Causality. That’s the gold standard for all investigative statisticians. Investigative, meaning I give you data corresponding with a certain outcome, and you find what causes the outcome. It is somewhat simpler to find correlation, but that is entirely different than causality. For example, the number of firefighters sent to a fire directly correlates to the amount of damage a fire does. Now, does that mean firefighters actually cause more damage? Absolutely not. It is known that smoking is highly correlated with lung cancer, but it is immensely more powerful to state that smoking causes cancer.

So, why do some modern statistical practices seem to care little about extracting causality? For example, neural networks, a very popular machine learning technique at the moment, is notorious for sacrificing interpretability to improve accuracy. The science part of data science, however, is the investigation of these causal relationships.

I recently had the opportunity to experience this first hand while working on an industry research project. The project involves rather large data, almost 2 million observations with around 400 covariates with the end goal of binary classification. The unique issue is that these covariates can be grouped into roughly 10 categories and the industry wanted insight into which of these categories of features were most responsible for the value our model predicted. So how do we go about backing out this insight from machine learning techniques?

Take our example of a neural network; within these frameworks there are a variety of mid-layer techniques that have been developed to introduce flexibility, such as convolutional layers and bias nodes. However, this flexibility comes at a price. These mid-layer methods introduce weights and/or feature mappings that essentially eliminate the possibility of interpretable mid-layer output. In fact, convolutional layers by design map a region of inputs to a single node in the next layer, thereby obfuscating the feature category or categories that are driving decision making. However, if we focus solely on feed-forward networks without allowing each category to inter-mingle with others (i.e. not allowing the network to be fully connected between categories), we might be able to backtrack and use mid-layer output as a measure of categorical importance. With this in mind, there are certain network architectures that can be applied to give these insights into the importance of each category.

So, what if we know each category’s “importance”? How does that help us change the outcome? This turns into a decision boundary problem. Imagine the space of covariates. In our specific case, it is around 400 dimensions, but, to simplify, imagine a 2-dimensional space. The decision boundary in the 2-dimension case is essentially a line dividing the 2-dimensional plane; every data point on one side of the boundary is classified as one outcome, every point on the other side is classified as the other outcome. Now, in 400 dimensions, this is not easy to visualize, but, if we can find which specific covariates we can change slightly in order to change classification (i.e. get to the decision boundary), we can get some rudimentary idea of where sensitivity in outcome change can happen.

It is important to note that bridging this concept to actual causality requires much more work, but it seems to be a good start. As always here at Laber Labs, there is a lot of work to be done to flesh this out. However, this remains an intriguing and ever-expanding subset of machine learning.

(Using the information)
(A) Answer these three questions from the post on causality, one line each, marked (i), (ii), (iii):
(i) About how many observations does the industry research project's data contain?
(ii) Into roughly how many categories can the covariates be grouped?
(iii) Which two mid-layer techniques are named as adding flexibility to neural networks?
(B) In the post on causality, swap "industry" for "client" wherever it occurs, and write out the passage from "So, why do some" up to and including "machine learning techniques?".

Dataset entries
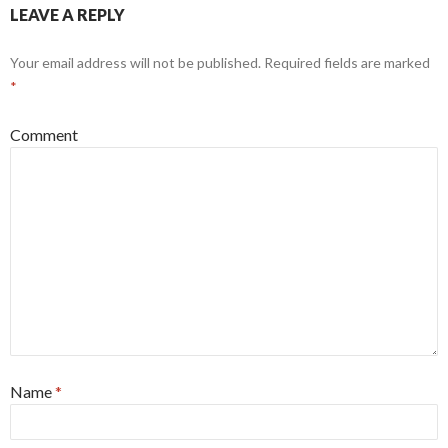
LEAVE A REPLY
Your email address will not be published.
Required fields are marked
*
Comment
Name
*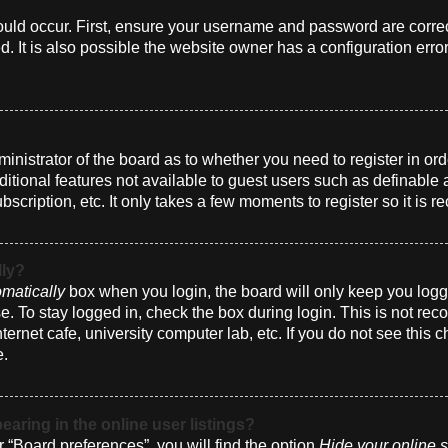
uld occur. First, ensure your username and password are correct
 It is also possible the website owner has a configuration erro
dministrator of the board as to whether you need to register in 
dditional features not available to guest users such as definabl
bscription, etc. It only takes a few moments to register so it i
lly?
matically
box when you login, the board will only keep you logge
. To stay logged in, check the box during login. This is not r
nternet cafe, university computer lab, etc. If you do not see this
e.
ring in the online user listings?
 “Board preferences”, you will find the option
Hide your online s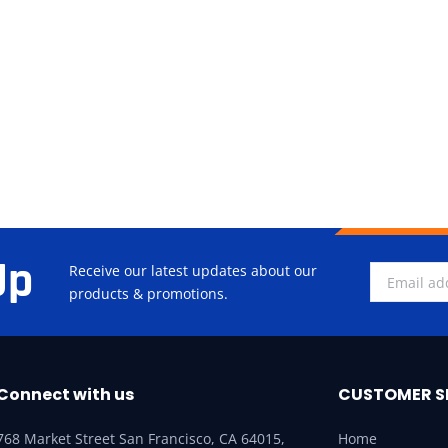
Up
Receive our latest updates about our
products & promotions.
Connect with us
CUSTOMER S
768 Market Street San Francisco, CA 64015,
Home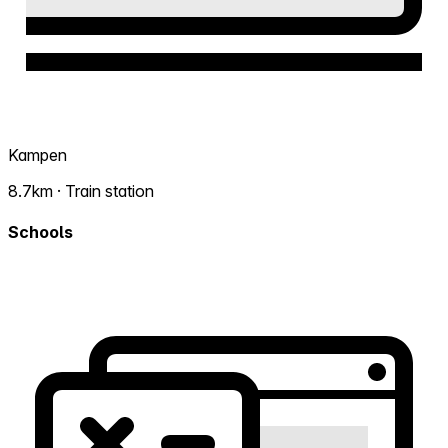
Kampen
8.7km · Train station
Schools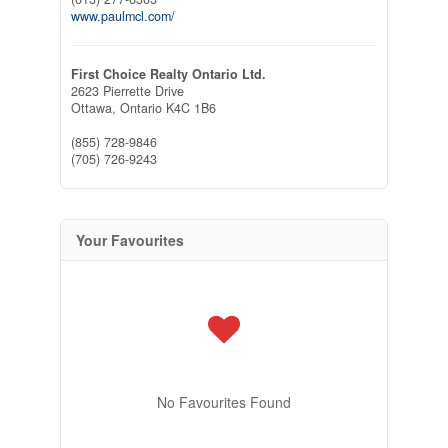
www.paulmcl.com/
First Choice Realty Ontario Ltd.
2623 Pierrette Drive
Ottawa,
Ontario
K4C 1B6
(855) 728-9846
(705) 726-9243
Your Favourites
No Favourites Found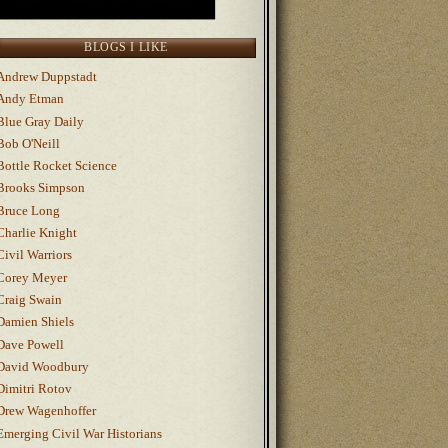
BLOGS I LIKE
Andrew Duppstadt
Andy Etman
Blue Gray Daily
Bob O'Neill
Bottle Rocket Science
Brooks Simpson
Bruce Long
Charlie Knight
Civil Warriors
Corey Meyer
Craig Swain
Damien Shiels
Dave Powell
David Woodbury
Dimitri Rotov
Drew Wagenhoffer
Emerging Civil War Historians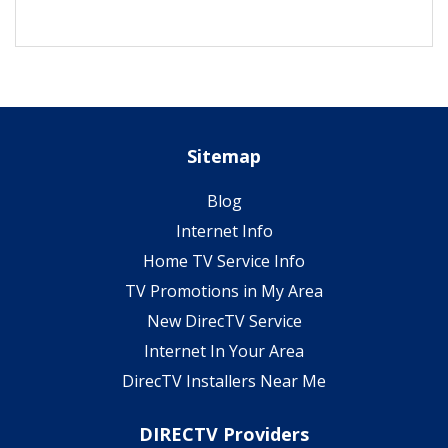
Sitemap
Blog
Internet Info
Home TV Service Info
TV Promotions in My Area
New DirecTV Service
Internet In Your Area
DirecTV Installers Near Me
DIRECTV Providers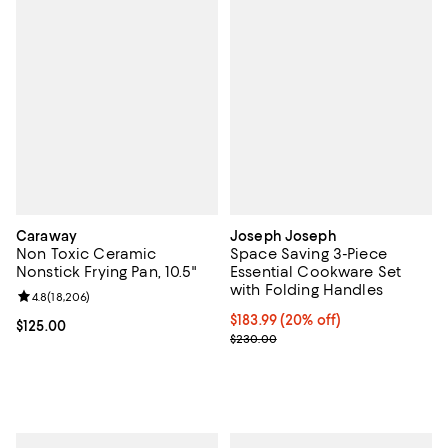
Caraway
Joseph Joseph
Non Toxic Ceramic
Space Saving 3-Piece
Nonstick Frying Pan, 10.5"
Essential Cookware Set
with Folding Handles
Review rating: 4.8 out of 5; 18,206 reviews;
4.8
(
18,206
)
Current price $183.99; 20% off;
$183.99
(20% off)
Current price $125.00; ;
$125.00
Previous price $230.00
$230.00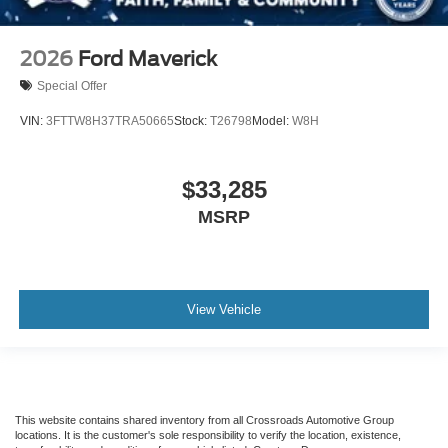
2026
Ford Maverick
Special Offer
VIN:
3FTTW8H37TRA50665
Stock:
T26798
Model:
W8H
$33,285
MSRP
View Vehicle
This website contains shared inventory from all Crossroads Automotive Group
locations. It is the customer's sole responsibility to verify the location, existence,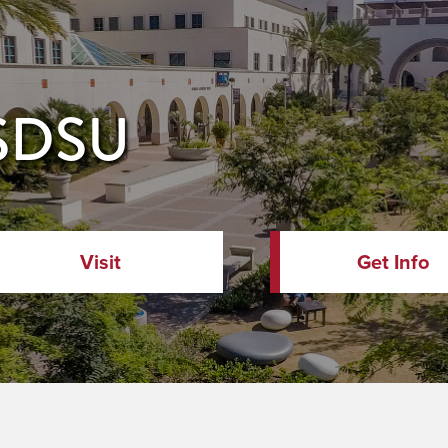
 SDSU
Visit
Get Info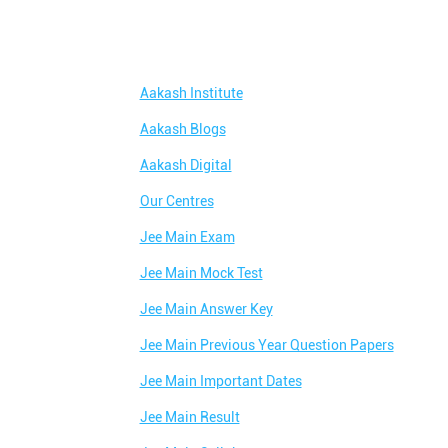
Aakash Institute
Aakash Blogs
Aakash Digital
Our Centres
Jee Main Exam
Jee Main Mock Test
Jee Main Answer Key
Jee Main Previous Year Question Papers
Jee Main Important Dates
Jee Main Result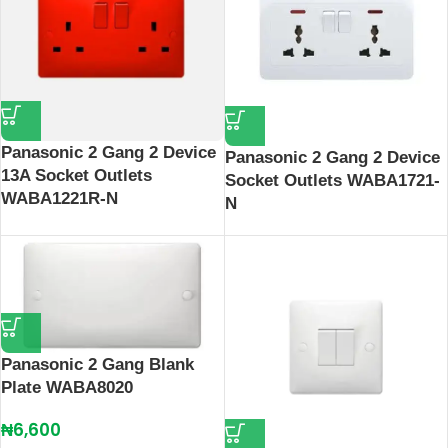
Panasonic 2 Gang 2 Device
Panasonic 2 Gang 2 Device
13A Socket Outlets
Socket Outlets WABA1721-
WABA1221R-N
N
Panasonic 2 Gang Blank
Plate WABA8020
₦
6,600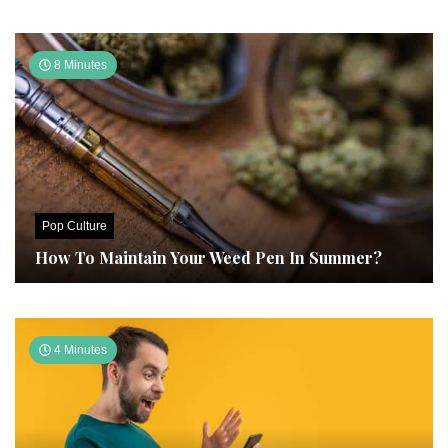
8 Minutes
Pop Culture
How To Maintain Your Weed Pen In Summer?
4 Minutes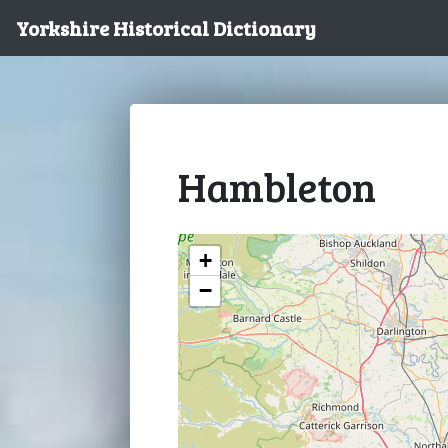
Yorkshire Historical Dictionary
Hambleton
+
−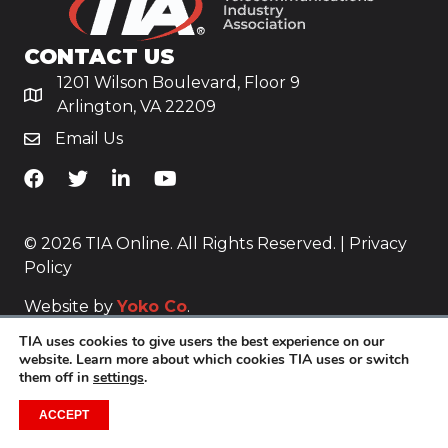
CONTACT US
1201 Wilson Boulevard, Floor 9
Arlington, VA 22209
Email Us
TiA's Facebook
TiA's Twitter
TiA's LinkedIn
TiA's YouTube
© 2026 TIA Online. All Rights Reserved. |
Privacy
Policy
Website by
Yoko Co
.
TIA uses cookies to give users the best experience on our
website. Learn more about which cookies TIA uses or switch
them off in
settings
.
ACCEPT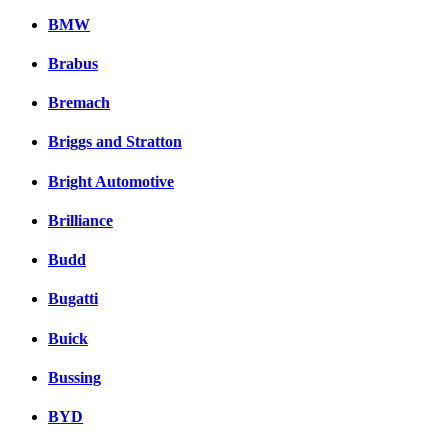
BMW
Brabus
Bremach
Briggs and Stratton
Bright Automotive
Brilliance
Budd
Bugatti
Buick
Bussing
BYD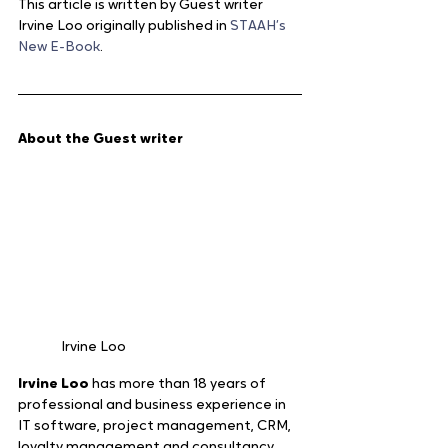
This article is written by Guest writer 
Irvine Loo originally published in 
STAAH’s 
New E-Book
.
About the Guest writer  
Irvine Loo
Irvine Loo 
has more than 18 years of 
professional and business experience in 
IT software, project management, CRM, 
loyalty management and consultancy. 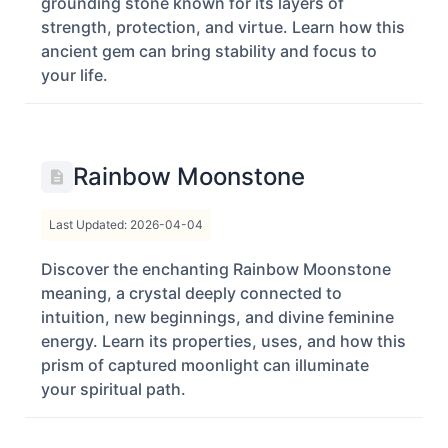
grounding stone known for its layers of
strength, protection, and virtue. Learn how this
ancient gem can bring stability and focus to
your life.
Rainbow Moonstone
Last Updated: 2026-04-04
Discover the enchanting Rainbow Moonstone
meaning, a crystal deeply connected to
intuition, new beginnings, and divine feminine
energy. Learn its properties, uses, and how this
prism of captured moonlight can illuminate
your spiritual path.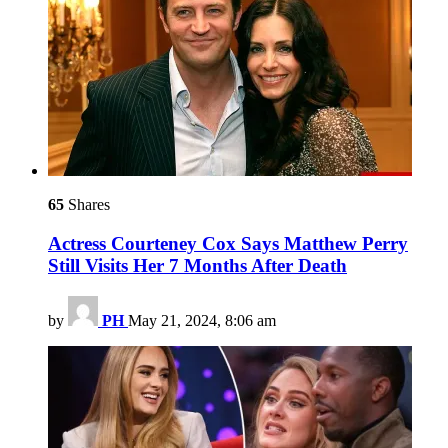
65
Shares
Actress Courteney Cox Says Matthew Perry
Still Visits Her 7 Months After Death
by
PH
May 21, 2024, 8:06 am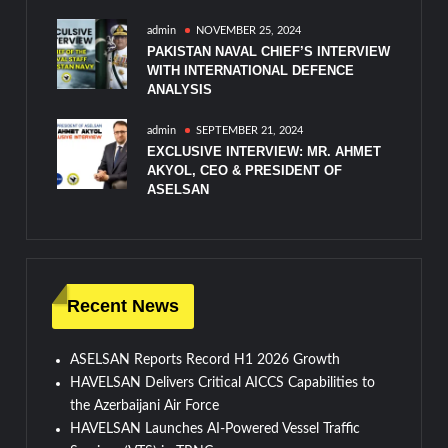
admin
NOVEMBER 25, 2024
PAKISTAN NAVAL CHIEF’S INTERVIEW
WITH INTERNATIONAL DEFENCE
ANALYSIS
admin
SEPTEMBER 21, 2024
EXCLUSIVE INTERVIEW: MR. AHMET
AKYOL, CEO & PRESIDENT OF
ASELSAN
Recent News
ASELSAN Reports Record H1 2026 Growth
HAVELSAN Delivers Critical AICCS Capabilities to
the Azerbaijani Air Force
HAVELSAN Launches AI-Powered Vessel Traffic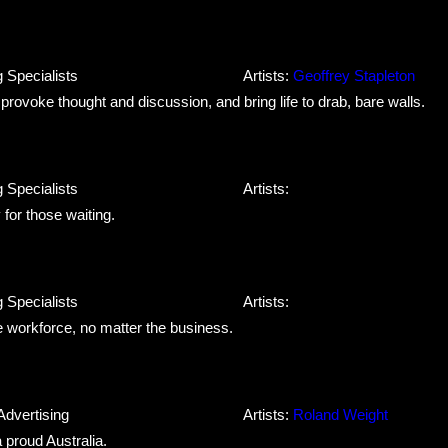
 Specialists
Artists:
Geoffrey Stapleton
o provoke thought and discussion, and bring life to drab, bare walls.
 Specialists
Artists:
for those waiting.
 Specialists
Artists:
he workforce, no matter the business.
Advertising
Artists:
Roland Weight
a proud Australia.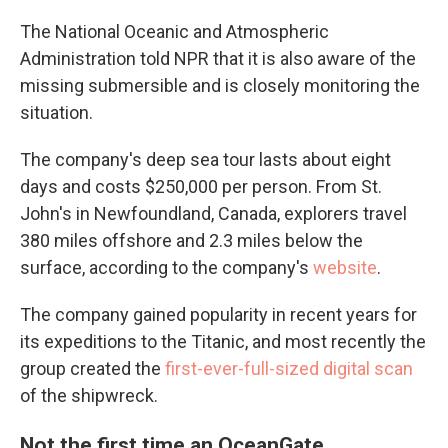
The National Oceanic and Atmospheric
Administration told NPR that it is also aware of the
missing submersible and is closely monitoring the
situation.
The company's deep sea tour lasts about eight
days and costs $250,000 per person. From St.
John's in Newfoundland, Canada, explorers travel
380 miles offshore and 2.3 miles below the
surface, according to the company's
website
.
The company gained popularity in recent years for
its expeditions to the Titanic, and most recently the
group created the
first-ever-full-sized digital scan
of the shipwreck.
Not the first time an OceanGate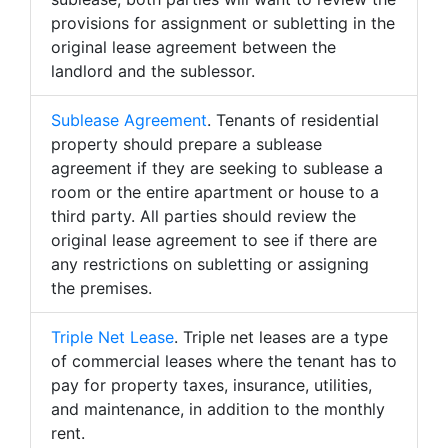
provisions for assignment or subletting in the
original lease agreement between the
landlord and the sublessor.
Sublease Agreement
. Tenants of residential
property should prepare a sublease
agreement if they are seeking to sublease a
room or the entire apartment or house to a
third party. All parties should review the
original lease agreement to see if there are
any restrictions on subletting or assigning
the premises.
Triple Net Lease
. Triple net leases are a type
of commercial leases where the tenant has to
pay for property taxes, insurance, utilities,
and maintenance, in addition to the monthly
rent.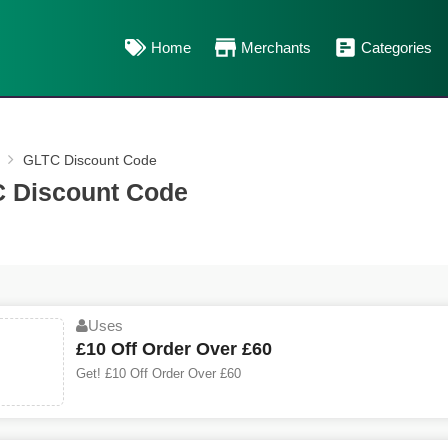
Home
Merchants
Categories
GLTC Discount Code
 Discount Code
Uses
£10 Off Order Over £60
Get! £10 Off Order Over £60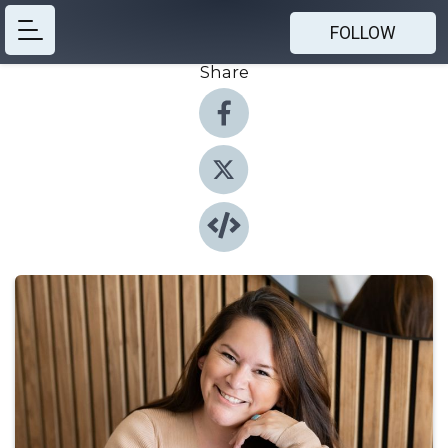
FOLLOW
Share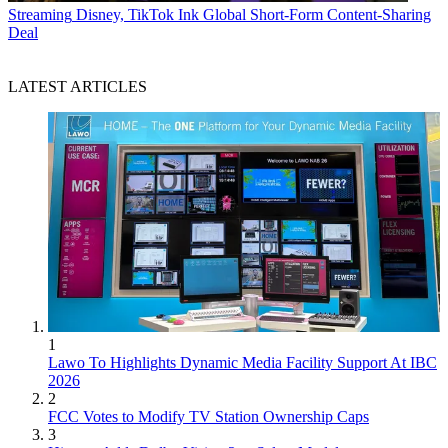
Streaming
Disney, TikTok Ink Global Short-Form Content-Sharing
Deal
LATEST ARTICLES
1
Lawo To Highlights Dynamic Media Facility Support At IBC
2026
2
FCC Votes to Modify TV Station Ownership Caps
3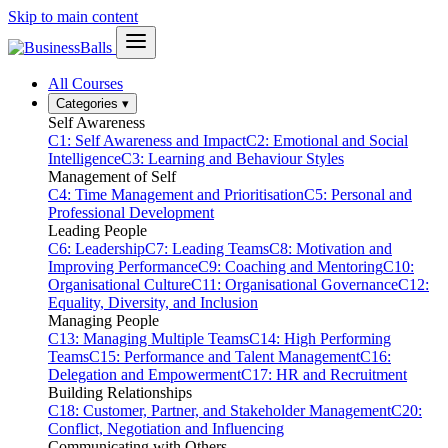
Skip to main content
All Courses
Categories
▾
Self Awareness
C1: Self Awareness and Impact
C2: Emotional and Social
Intelligence
C3: Learning and Behaviour Styles
Management of Self
C4: Time Management and Prioritisation
C5: Personal and
Professional Development
Leading People
C6: Leadership
C7: Leading Teams
C8: Motivation and
Improving Performance
C9: Coaching and Mentoring
C10:
Organisational Culture
C11: Organisational Governance
C12:
Equality, Diversity, and Inclusion
Managing People
C13: Managing Multiple Teams
C14: High Performing
Teams
C15: Performance and Talent Management
C16:
Delegation and Empowerment
C17: HR and Recruitment
Building Relationships
C18: Customer, Partner, and Stakeholder Management
C20:
Conflict, Negotiation and Influencing
Communicating with Others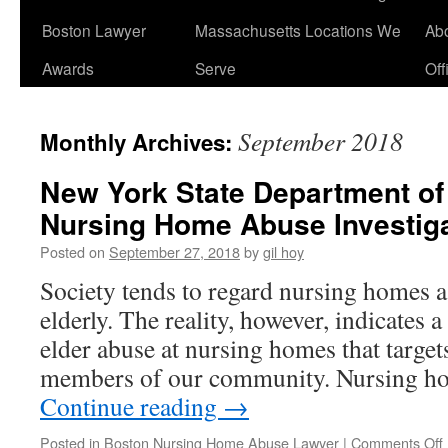
Boston Lawyer
Massachusetts Locations We
Ab
Awards
Serve
Off
September 2018
Monthly Archives:
New York State Department of
Nursing Home Abuse Investiga
Posted on
September 27, 2018
by
gil hoy
Society tends to regard nursing homes as
elderly. The reality, however, indicates a
elder abuse at nursing homes that target
members of our community. Nursing h
Continue reading
→
Posted in
Boston Nursing Home Abuse Lawyer
|
Comments Off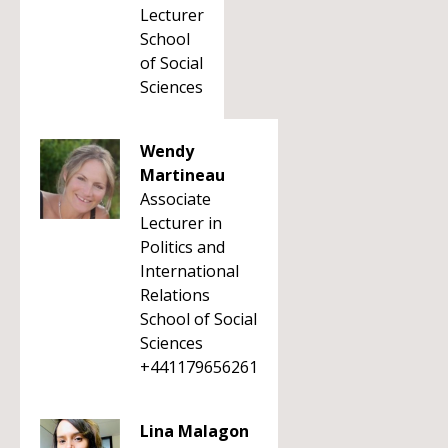
Lecturer
School
of Social
Sciences
Wendy
Martineau
Associate
Lecturer in
Politics and
International
Relations
School of Social
Sciences
+441179656261
Lina Malagon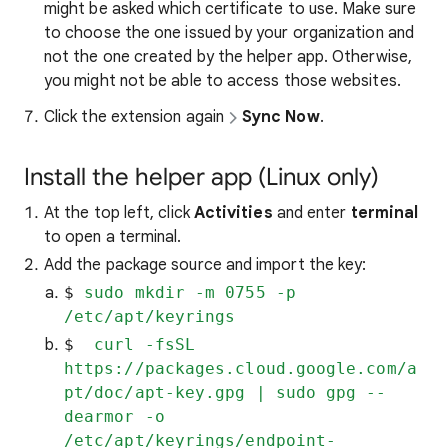
might be asked which certificate to use. Make sure
to choose the one issued by your organization and
not the one created by the helper app. Otherwise,
you might not be able to access those websites.
Click the extension again
Sync Now
.
Install the helper app (Linux only)
At the top left, click
Activities
and enter
terminal
to open a terminal.
Add the package source and import the key:
$ 
sudo mkdir -m 0755 -p 
/etc/apt/keyrings
$ 
 curl -fsSL 
https://packages.cloud.google.com/a
pt/doc/apt-key.gpg | sudo gpg --
dearmor -o 
/etc/apt/keyrings/endpoint-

(Answers for the exercise)
(A)
(i) Almost 2 million
(ii) Roughly 10
(iii) Convolutional layers and bias nodes

(B)
So, why do some modern statistical practices seem to care little about extracting causality? For example, neural networks, a very popular machine learning technique at the moment, is notorious for sacrificing interpretability to improve accuracy. The science part of data science, however, is the investigation of these causal relationships.

I recently had the opportunity to experience this first hand while working on an client research project. The project involves rather large data, almost 2 million observations with around 400 covariates with the end goal of binary classification. The unique issue is that these covariates can be grouped into roughly 10 categories and the client wanted insight into which of these categories of features were most responsible for the value our model predicted. So how do we go about backing out this insight from machine learning techniques?